I went to visit The Old Man last Saturday at the local Gestapo-run rest home for retired Nazis. Most people probably cringe at the thought of visiting a place with a large group of the half-dead. I suppose that there’s something eerily comforting about the smell of death and lunchtime mashed potatoes.
I wheeled The Old Man from the dining room to a small community room. It had a little LCD TV hanging on the wall and a couple of chairs with one of those hospital-type TV tray on wheels that you can raise or lower. Sitting on one of the chairs was a lone pink balloon. I just found it funny that this pink balloon was sitting on the chair for some reason.
The room had a few windows in it. One was cracked open enough to let a nice cool breeze in to wind through the stale air of the building. The room had a view of the back courtyard. There were power lines off in the distance and the yard was surrounded by a chain-link fence. The fence and the power lines made it resemble a German WWII POW camp. We imagined an SS guard holding an MP40 patrolling the grounds with a large German Shepherd.
The Old Man recounted the stories of his youth that we’ve all heard thousands of times in the past few years. It’s really alright, I don’t mind. He doesn’t have Alzheimer’s or anything. He’s just old. How many people do you know in their 30s who tell you the same story every time that they see you?

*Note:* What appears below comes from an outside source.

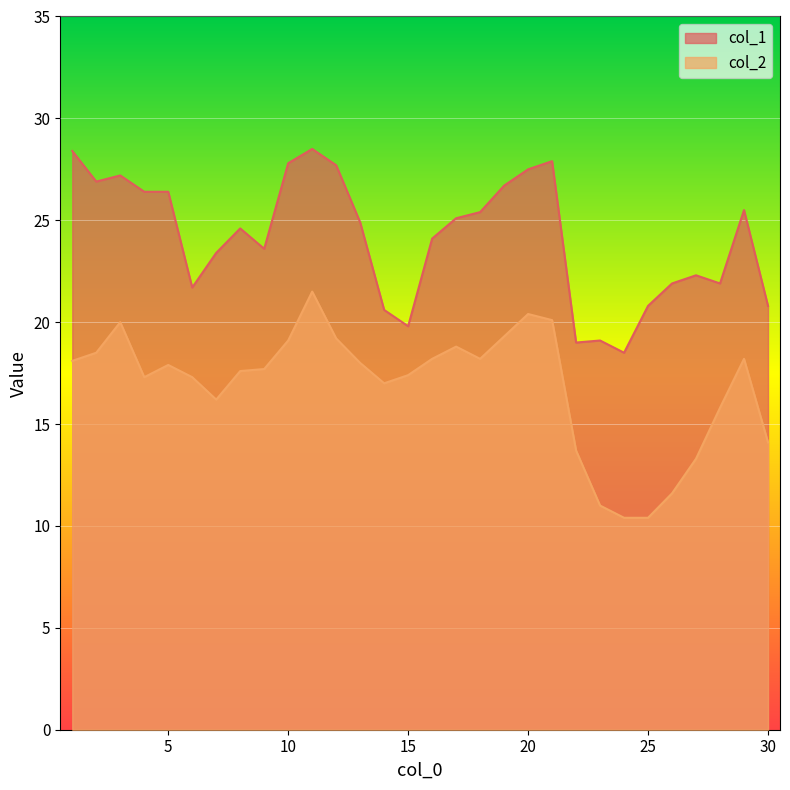

What is the average value of the col_1 series?

24.1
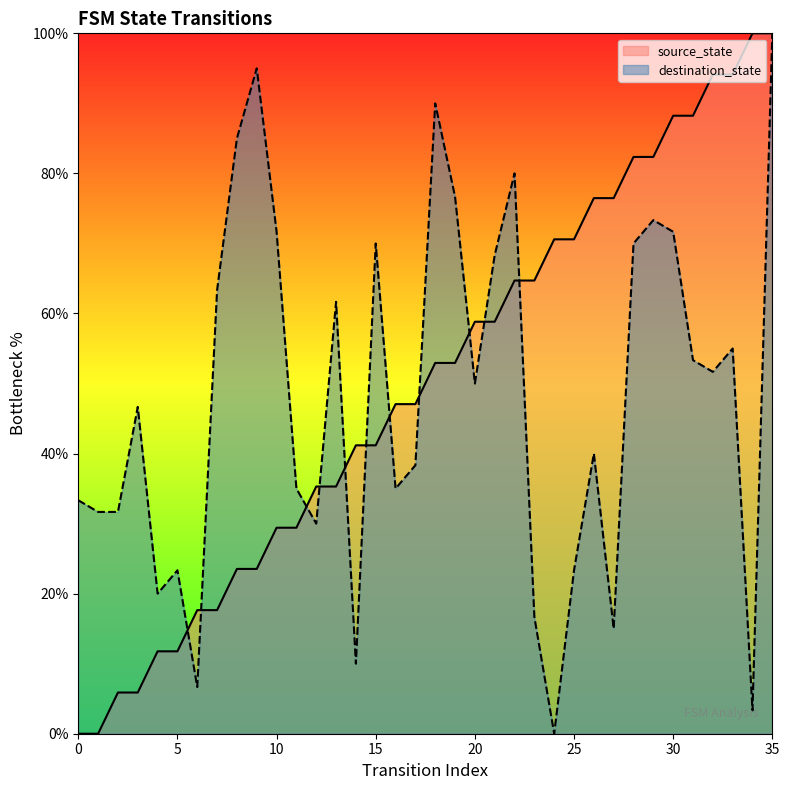

Which series has the widest spread of values?

source_state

The memory lane monotony was broken up by a girl starting to vacuum the room. She was young and relatively pretty. She had on hospital scrubs and a flowery print shirt. Now The Old Man is never one to not hit on women-no matter what age or whatever the circumstance. The Old Man watched her vacuum intently. I imagined her using the Oreck like a stripper pole. The Old Man taking out a wad of singles and stuffing some into the elastic waistband of the green scrubs, Girls, Girls, Girls blasting in the background.
After the vacuuming chick was done, I got The Old Man some coffee and brought him back to his room. I helped him to his creaky old bed and he sat back with a thud. I spoke to his disheveled roommate without bottom teeth. He expressed a desire that his son would visit him. He trailed off in a unintelligible murmur when I asked where his son lived.
As I made my way through the halls of mumbling wheelchair-bound old people upon leaving the facility, I was swept by an overwhelming sense of dread. Most of us will end up at a place like this. It’s alright I guess. They keep it at a warm temperature. They fill you with food. It’s easy to drift away-fast asleep in your bed.
Cheers to The Old Man. Ogler of vacuuming nurse strippers.